На этот раз плыть в пироге мандинго пришлось в разгаре дня, от солнца не спасал даже мокрый тент.
Они шли вдоль густой прибрежной зелени, пользуясь той малой, жаркой и опасной тенью, что падала от свисавших корней и веток деревьев.
Вода казалась застывшей и тяжелой, как масло; кое-где над ее гладкой поверхностью стлались насыщенные лихорадкой клочья тумана.
Солнце стояло в самом зените, посреди серо-фиолетового, отливавшего оловом, потускневшего от болотных миазм неба.
Лавина отвесно падавших солнечных лучей отнимала силы у чернокожих гребцов, обрекая их на вынужденный отдых. Исходя потом, они, казалось, таяли на глазах. Теплая вода не утоляла жажды.
Во время таких передышек пирога, увлекаемая потихоньку почти неуловимым течением, сама продолжала путь. И спаги могли вблизи наблюдать расположенный под мангровыми деревьями совершенно особый, сказочный мир, населенный живностью, которая водится во всех болотах Экваториальной Африки.
Живность эта сладко спала в тени, притаившись в темном переплетении гигантских корней.
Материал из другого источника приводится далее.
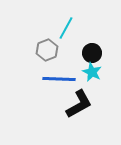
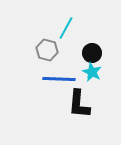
gray hexagon: rotated 25 degrees counterclockwise
black L-shape: rotated 124 degrees clockwise
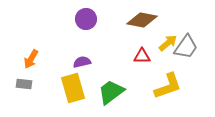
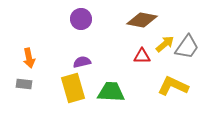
purple circle: moved 5 px left
yellow arrow: moved 3 px left, 1 px down
gray trapezoid: moved 1 px right
orange arrow: moved 2 px left, 1 px up; rotated 42 degrees counterclockwise
yellow L-shape: moved 5 px right; rotated 136 degrees counterclockwise
green trapezoid: rotated 40 degrees clockwise
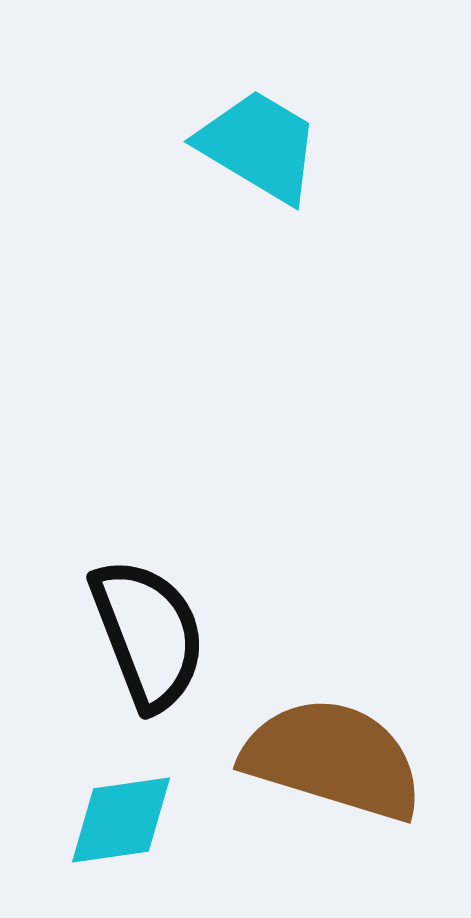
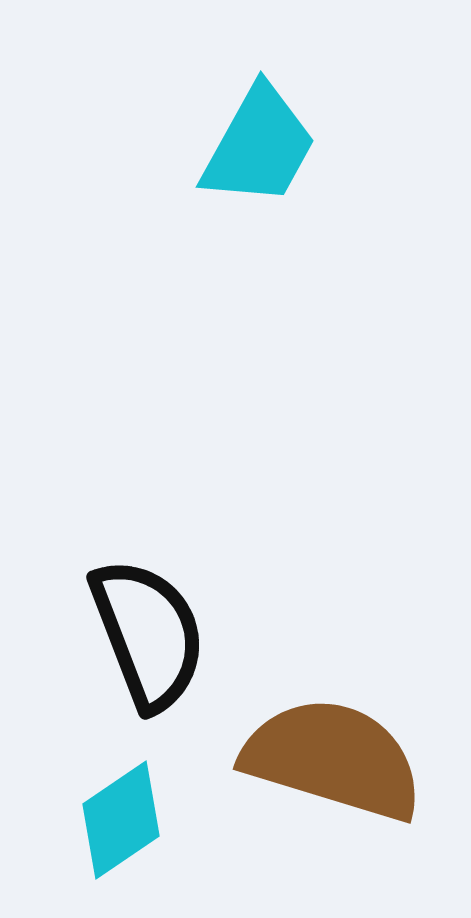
cyan trapezoid: rotated 88 degrees clockwise
cyan diamond: rotated 26 degrees counterclockwise
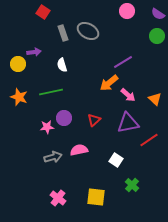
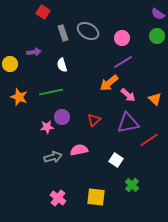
pink circle: moved 5 px left, 27 px down
yellow circle: moved 8 px left
purple circle: moved 2 px left, 1 px up
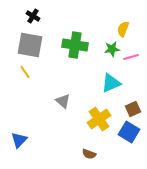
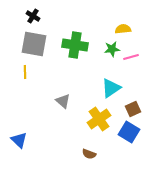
yellow semicircle: rotated 63 degrees clockwise
gray square: moved 4 px right, 1 px up
yellow line: rotated 32 degrees clockwise
cyan triangle: moved 5 px down; rotated 10 degrees counterclockwise
blue triangle: rotated 30 degrees counterclockwise
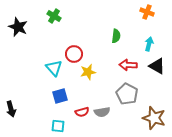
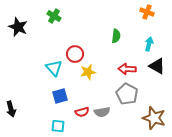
red circle: moved 1 px right
red arrow: moved 1 px left, 4 px down
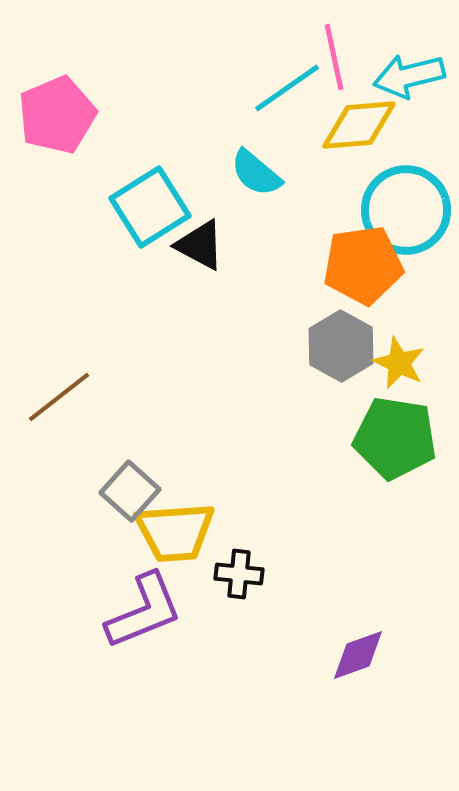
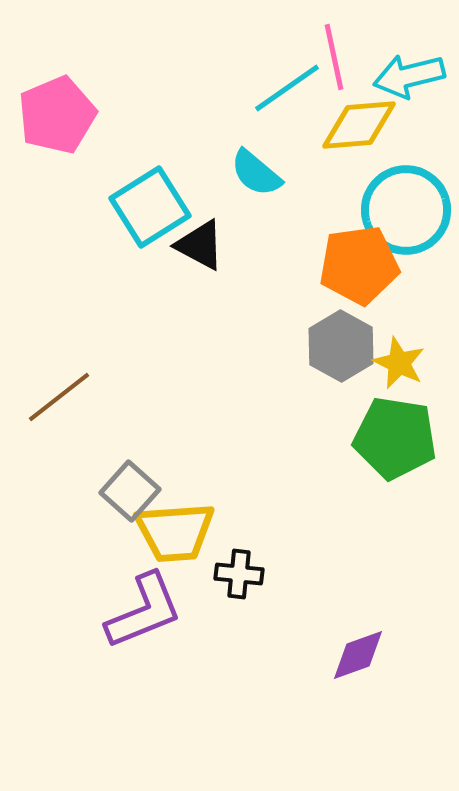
orange pentagon: moved 4 px left
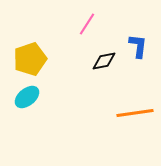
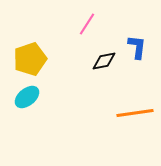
blue L-shape: moved 1 px left, 1 px down
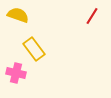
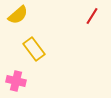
yellow semicircle: rotated 120 degrees clockwise
pink cross: moved 8 px down
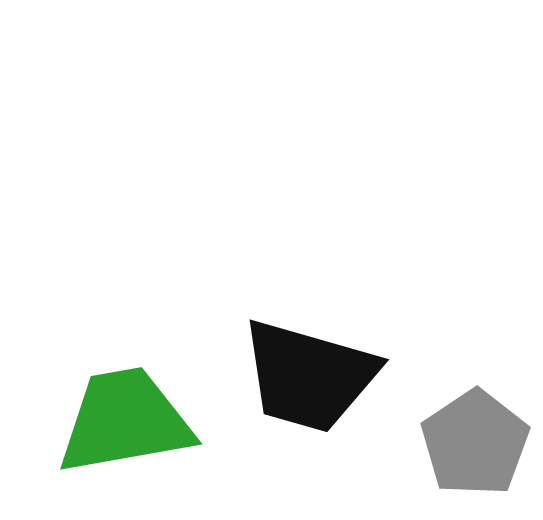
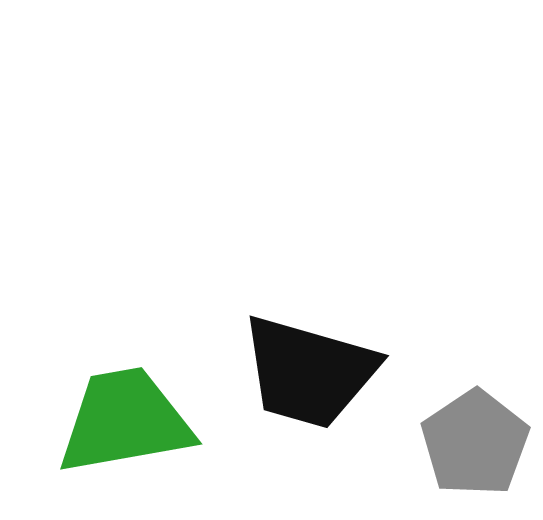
black trapezoid: moved 4 px up
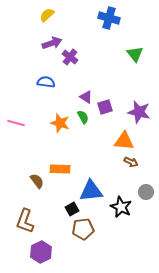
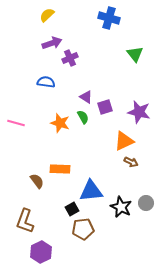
purple cross: moved 1 px down; rotated 28 degrees clockwise
orange triangle: rotated 30 degrees counterclockwise
gray circle: moved 11 px down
Лодка скользила медленно и бесшумно, не тревожа даже птиц и лениво распластавшихся в иле в двух шагах от борта сине-зеленых крокодилов; разинув огромные липкие пасти, те зевали с дурацким видом, как бы улыбаясь; невесомые белые цапли, свернувшись снежным комом, спали, стоя на длинной ножке, чтобы не испачкаться, прямо на спине у разомлевших крокодилов; маленькие птички-рыболовы всевозможных зеленых и голубых оттенков дремали на ветках у самой воды в компании ленивых ящериц; удивительные большие бабочки, порождение здешней атмосферы, сравнимой с паровым котлом, сев куда придется, медленно раскрывали и складывали крылья, напоминая то опавшие листья, то сверкающую таинственную драгоценность, отливающую перламутровой голубизной и металлическим блеском.